The local Muslim community in New Mexico is working with the state’s primary resettlement organization to assist refugees who fled Afghanistan following the Taliban takeover of the government amid the U.S. withdrawal from the country after two decades of war.
Afghan refugees began arriving at Holloman Air Force Base near Alamogordo in the past week. Refugees are also being sheltered temporarily at Fort Bliss’s Doña Ana County complex in New Mexico.
The refugees at the bases are applicants for special immigrant visas who worked with U.S. forces during the war, their families and other vulnerable Afghans.
At Holloman, Fort Bliss and other military installations around the country, officials have said refugees are tested for COVID-19 before arriving and undergo further medical screening and other needs assessments on base before refugee resettlement organizations assist them in reaching their next destinations while their visa applications are in process.

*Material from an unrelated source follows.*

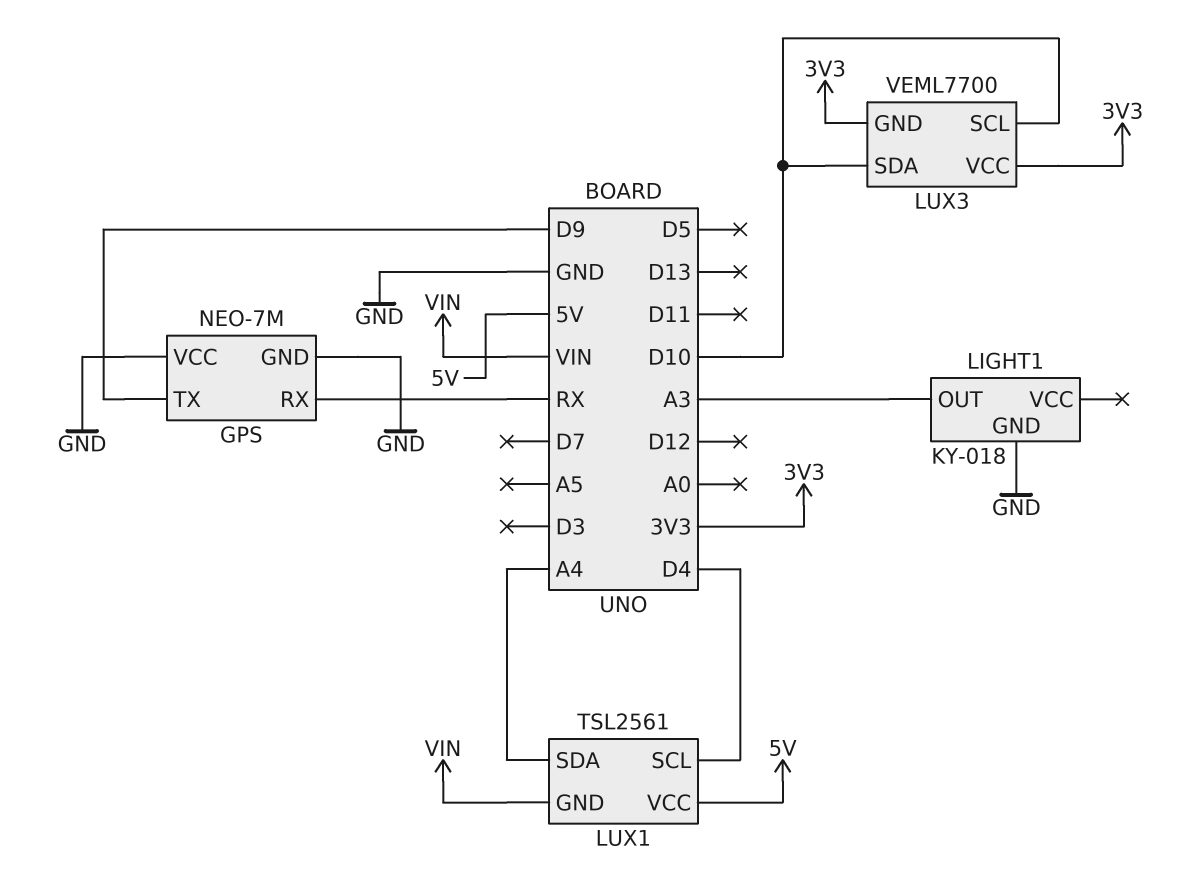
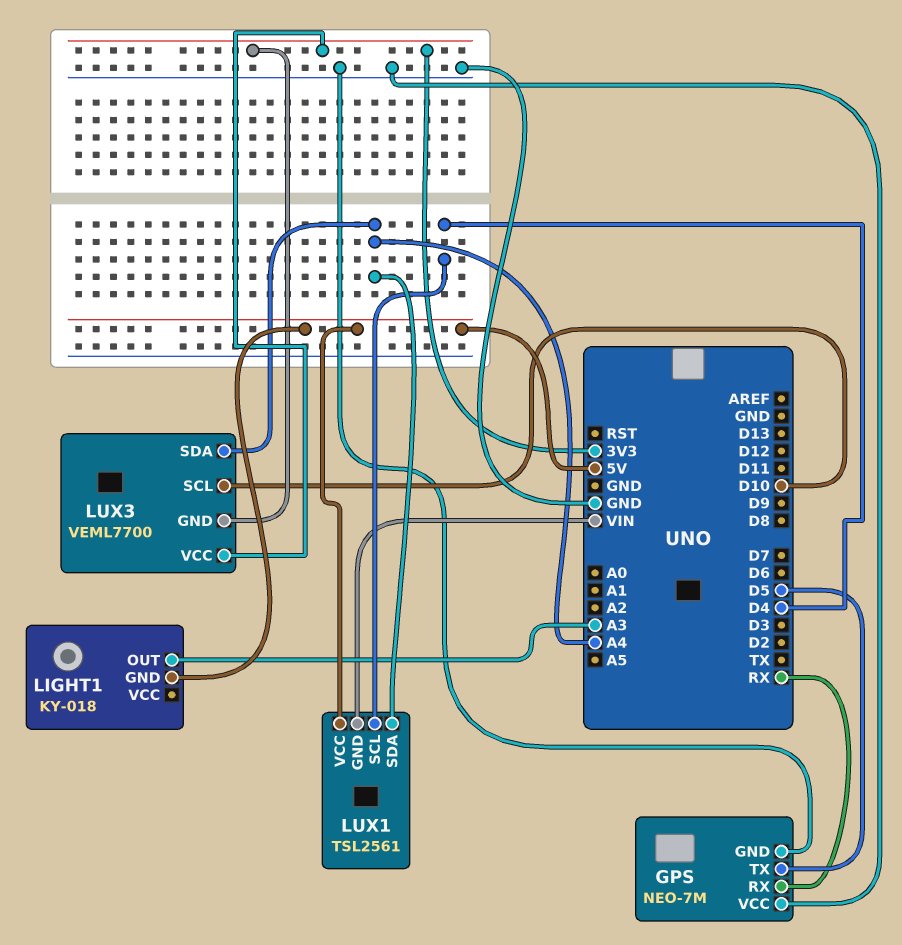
GPS pin TX: D9 -> D5
LIGHT1 pin GND: GND -> 5V
LUX3 pin SDA: D10 -> A4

The Muslim Student Association at New Mexico State University, in collaboration with resettlement agency Lutheran Family Services Rocky Mountains’ Refugee and Asylee Program (LFS), has put the call out for people to help the refugees adjust to new lives in the United States once refugees begin to be resettled.
“I’m just happy to see that throughout Las Cruces, there are both Christian, Muslim communities coming together to help out these Afghan refugees and families, as well as people who have no specific faith,” said Hiba Muhyi, a senior at NMSU who is president of the Muslim Student Association.